__What the task asks__
Put the lines below into a numbered list, starting with the line that contains "At which category" and running through the last line, both included. Leave out blank lines.

————

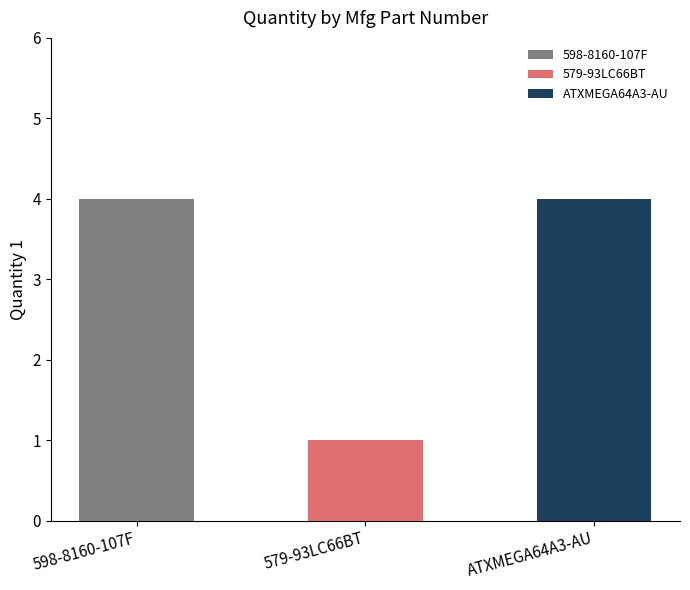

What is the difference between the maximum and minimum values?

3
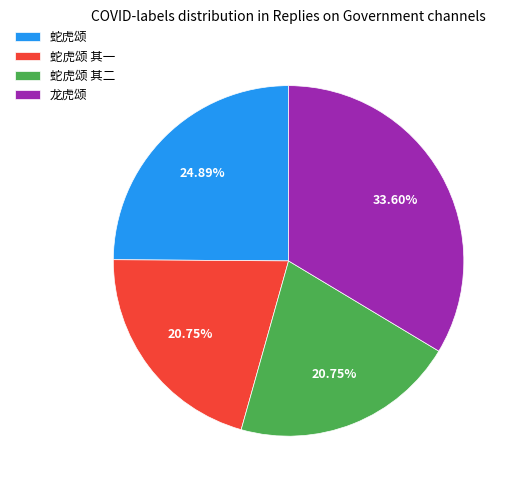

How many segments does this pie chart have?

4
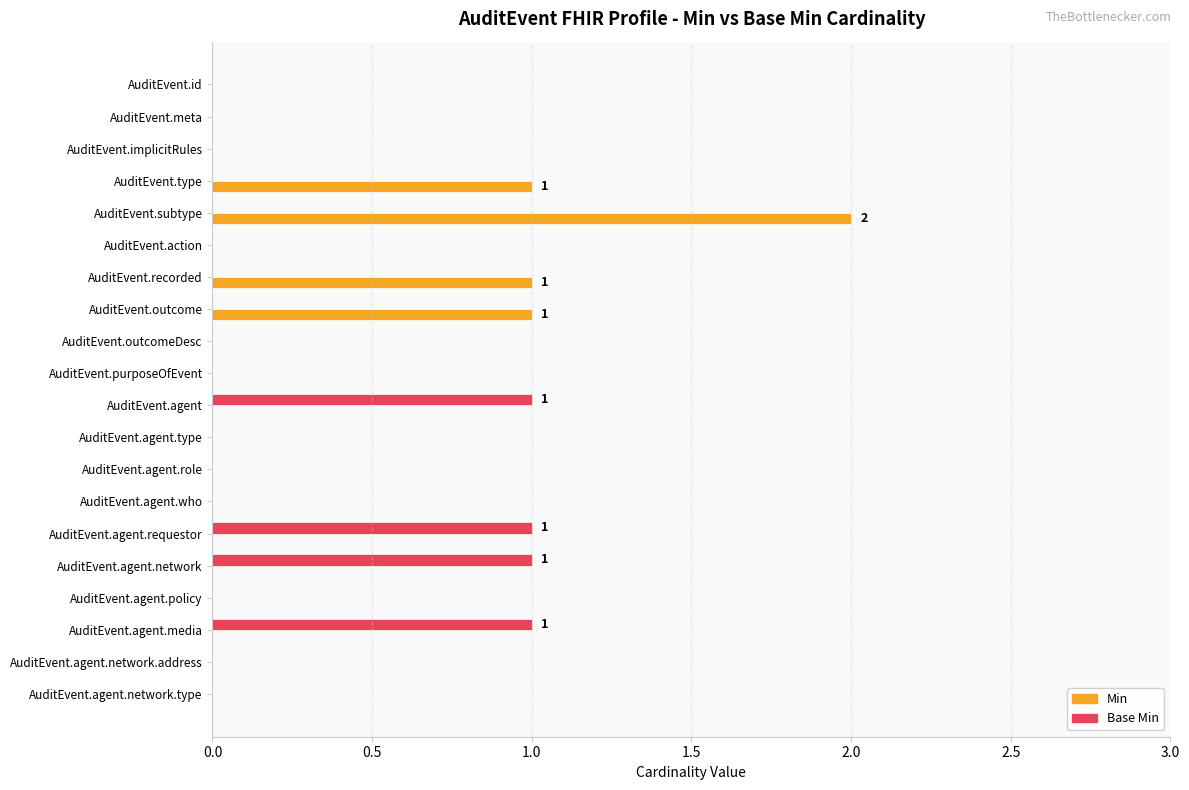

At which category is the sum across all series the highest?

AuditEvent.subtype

————

__The answer__
1. At which category is the sum across all series the highest?
2. AuditEvent.subtype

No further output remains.